Os desafios no combate à pobreza menstrual no Brasil

Enviada em 13/11/2021

A pobreza menstrual é caracterizada pela falta de acesso a recursos, infraestrutura e até conhecimento por parte de pessoas que menstruam para cuidados envolvendo a própria menstruação. Diante desta definição, observa-se a existência desse cenário na sociedade brasileira, acometendo principalmente as pessoas de baixa renda que, graças à falta de educação sexual adequada e ao desdém do Estado diante da problemática, são condicionadas a essa absurda realidade.

Partindo desse pressuposto, entende-se a falta de educação sexual como fator determinante para a prosperidade da pobreza menstrual no Brasil.
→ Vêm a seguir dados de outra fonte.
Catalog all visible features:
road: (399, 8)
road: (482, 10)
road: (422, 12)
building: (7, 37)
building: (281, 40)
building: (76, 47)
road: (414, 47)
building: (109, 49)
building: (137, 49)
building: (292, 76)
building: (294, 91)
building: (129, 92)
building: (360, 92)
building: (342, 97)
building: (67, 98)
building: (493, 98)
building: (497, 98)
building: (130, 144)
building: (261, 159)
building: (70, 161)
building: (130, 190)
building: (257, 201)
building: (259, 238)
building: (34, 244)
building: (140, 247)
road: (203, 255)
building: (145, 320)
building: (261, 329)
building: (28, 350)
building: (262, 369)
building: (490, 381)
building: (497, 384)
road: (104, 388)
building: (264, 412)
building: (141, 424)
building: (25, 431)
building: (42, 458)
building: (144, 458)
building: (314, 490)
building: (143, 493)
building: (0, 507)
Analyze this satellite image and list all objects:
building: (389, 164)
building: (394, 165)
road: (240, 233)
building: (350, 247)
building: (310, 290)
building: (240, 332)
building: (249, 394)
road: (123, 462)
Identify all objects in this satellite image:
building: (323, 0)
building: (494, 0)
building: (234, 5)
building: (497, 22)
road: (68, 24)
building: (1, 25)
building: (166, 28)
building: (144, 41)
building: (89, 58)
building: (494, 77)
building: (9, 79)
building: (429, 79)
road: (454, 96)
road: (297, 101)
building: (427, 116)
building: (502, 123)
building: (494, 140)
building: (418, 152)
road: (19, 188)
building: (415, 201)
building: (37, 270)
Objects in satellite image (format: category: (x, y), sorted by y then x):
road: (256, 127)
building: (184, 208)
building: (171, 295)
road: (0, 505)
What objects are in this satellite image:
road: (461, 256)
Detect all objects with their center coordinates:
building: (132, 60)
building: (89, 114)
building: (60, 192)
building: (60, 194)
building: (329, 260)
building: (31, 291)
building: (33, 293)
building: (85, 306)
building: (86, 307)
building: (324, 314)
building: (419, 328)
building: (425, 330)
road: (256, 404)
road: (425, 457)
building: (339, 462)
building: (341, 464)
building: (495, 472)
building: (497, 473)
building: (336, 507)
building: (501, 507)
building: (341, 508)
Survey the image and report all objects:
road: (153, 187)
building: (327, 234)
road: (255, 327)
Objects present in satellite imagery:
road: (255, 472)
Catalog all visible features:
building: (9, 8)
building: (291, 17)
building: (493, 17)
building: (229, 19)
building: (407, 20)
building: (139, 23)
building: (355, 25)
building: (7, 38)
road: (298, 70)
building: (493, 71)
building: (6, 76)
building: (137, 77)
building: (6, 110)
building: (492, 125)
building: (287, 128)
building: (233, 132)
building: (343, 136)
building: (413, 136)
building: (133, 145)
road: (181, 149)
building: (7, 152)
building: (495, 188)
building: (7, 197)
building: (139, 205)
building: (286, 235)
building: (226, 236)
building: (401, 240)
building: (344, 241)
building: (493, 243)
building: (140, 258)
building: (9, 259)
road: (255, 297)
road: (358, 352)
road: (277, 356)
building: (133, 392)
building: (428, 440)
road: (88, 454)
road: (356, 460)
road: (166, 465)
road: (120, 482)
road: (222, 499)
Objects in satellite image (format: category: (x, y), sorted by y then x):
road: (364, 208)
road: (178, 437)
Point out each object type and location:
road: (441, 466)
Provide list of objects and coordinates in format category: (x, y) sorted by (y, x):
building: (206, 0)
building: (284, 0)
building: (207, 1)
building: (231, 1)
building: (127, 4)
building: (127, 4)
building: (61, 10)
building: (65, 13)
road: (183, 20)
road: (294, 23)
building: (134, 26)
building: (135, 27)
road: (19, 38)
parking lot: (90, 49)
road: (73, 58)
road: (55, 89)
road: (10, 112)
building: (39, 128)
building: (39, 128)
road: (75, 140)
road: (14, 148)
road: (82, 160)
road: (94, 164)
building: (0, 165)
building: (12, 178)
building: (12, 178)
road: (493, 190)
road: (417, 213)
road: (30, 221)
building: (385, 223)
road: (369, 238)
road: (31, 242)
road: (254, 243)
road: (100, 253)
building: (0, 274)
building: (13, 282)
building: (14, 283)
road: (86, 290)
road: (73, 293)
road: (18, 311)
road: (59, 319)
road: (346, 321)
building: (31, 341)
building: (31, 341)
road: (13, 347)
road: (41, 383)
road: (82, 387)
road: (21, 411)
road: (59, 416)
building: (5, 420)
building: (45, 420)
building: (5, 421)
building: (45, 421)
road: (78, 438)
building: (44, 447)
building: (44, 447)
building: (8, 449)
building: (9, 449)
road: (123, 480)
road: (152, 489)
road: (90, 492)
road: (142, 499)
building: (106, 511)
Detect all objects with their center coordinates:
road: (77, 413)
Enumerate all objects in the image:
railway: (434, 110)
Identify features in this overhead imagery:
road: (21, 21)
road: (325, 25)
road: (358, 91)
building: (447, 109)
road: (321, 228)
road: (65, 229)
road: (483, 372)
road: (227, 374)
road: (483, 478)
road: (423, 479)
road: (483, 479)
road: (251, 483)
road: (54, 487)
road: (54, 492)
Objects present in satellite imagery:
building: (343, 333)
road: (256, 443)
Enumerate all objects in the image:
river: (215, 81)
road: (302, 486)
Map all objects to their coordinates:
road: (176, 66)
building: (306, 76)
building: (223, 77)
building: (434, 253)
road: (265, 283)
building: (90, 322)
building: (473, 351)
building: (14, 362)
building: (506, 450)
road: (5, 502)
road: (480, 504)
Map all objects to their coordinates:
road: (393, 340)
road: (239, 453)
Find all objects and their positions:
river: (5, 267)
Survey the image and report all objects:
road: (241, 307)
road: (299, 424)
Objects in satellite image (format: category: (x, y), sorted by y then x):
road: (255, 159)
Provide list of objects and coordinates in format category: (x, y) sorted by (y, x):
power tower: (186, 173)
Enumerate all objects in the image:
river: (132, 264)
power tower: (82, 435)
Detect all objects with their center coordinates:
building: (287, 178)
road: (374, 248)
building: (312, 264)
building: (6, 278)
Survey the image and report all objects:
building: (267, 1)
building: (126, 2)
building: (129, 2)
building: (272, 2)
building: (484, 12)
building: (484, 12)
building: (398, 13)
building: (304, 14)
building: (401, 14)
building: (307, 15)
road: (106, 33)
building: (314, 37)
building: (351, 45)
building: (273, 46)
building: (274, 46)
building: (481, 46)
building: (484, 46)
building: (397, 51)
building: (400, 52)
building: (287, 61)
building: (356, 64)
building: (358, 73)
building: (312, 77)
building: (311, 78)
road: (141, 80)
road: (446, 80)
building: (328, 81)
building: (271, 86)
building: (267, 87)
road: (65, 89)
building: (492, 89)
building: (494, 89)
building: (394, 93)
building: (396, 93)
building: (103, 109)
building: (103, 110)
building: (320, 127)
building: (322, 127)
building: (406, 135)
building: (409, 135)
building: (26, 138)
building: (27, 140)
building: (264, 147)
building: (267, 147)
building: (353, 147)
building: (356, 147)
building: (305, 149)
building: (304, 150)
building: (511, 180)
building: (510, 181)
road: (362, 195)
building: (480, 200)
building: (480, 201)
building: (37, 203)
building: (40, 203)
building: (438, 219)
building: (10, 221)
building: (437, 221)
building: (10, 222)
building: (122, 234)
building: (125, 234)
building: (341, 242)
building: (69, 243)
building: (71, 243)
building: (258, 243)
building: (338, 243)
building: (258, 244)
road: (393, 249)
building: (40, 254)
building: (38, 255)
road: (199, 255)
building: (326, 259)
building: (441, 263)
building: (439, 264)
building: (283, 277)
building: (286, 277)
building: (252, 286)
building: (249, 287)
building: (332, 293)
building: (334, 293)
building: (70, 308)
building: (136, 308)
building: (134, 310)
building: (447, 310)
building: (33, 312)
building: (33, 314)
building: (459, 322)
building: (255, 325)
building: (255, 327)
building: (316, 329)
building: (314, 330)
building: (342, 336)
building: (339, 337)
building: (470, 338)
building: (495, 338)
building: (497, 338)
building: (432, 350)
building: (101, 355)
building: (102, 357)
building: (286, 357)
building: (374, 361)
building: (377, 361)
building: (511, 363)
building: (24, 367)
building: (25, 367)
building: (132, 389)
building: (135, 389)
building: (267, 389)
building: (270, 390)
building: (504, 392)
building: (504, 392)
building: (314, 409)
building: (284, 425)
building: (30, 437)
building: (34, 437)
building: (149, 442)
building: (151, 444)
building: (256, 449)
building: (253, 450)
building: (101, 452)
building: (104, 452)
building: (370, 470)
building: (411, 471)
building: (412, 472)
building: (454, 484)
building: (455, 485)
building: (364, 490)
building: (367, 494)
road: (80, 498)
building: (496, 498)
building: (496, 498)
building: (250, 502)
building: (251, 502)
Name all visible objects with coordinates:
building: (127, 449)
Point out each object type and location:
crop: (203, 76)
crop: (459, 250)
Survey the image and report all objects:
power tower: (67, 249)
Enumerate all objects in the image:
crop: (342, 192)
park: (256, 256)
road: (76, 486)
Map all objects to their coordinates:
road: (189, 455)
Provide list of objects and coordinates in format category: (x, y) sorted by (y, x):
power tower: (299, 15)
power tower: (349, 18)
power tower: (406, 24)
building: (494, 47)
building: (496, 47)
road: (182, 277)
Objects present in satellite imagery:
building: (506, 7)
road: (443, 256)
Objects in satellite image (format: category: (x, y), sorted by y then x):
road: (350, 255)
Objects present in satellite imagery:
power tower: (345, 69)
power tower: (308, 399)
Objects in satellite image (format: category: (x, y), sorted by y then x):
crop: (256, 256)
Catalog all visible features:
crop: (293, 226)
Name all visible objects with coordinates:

As famílias pobres não possuem acesso adequado à informação e o Estado falha em não fornecer um meio de disseminar a importância do uso de itens de higiene básica e em não tratar do assunto como um tema necessário e fundamental a ser discutido, contribuindo para o estabelecimento de estigmas e falsas informações acerca da menstruação. A partir disso, a sociedade entende que deve silenciar a problemática da pobreza menstrual, ignorando a escassez governamental e se ausentando do debate político.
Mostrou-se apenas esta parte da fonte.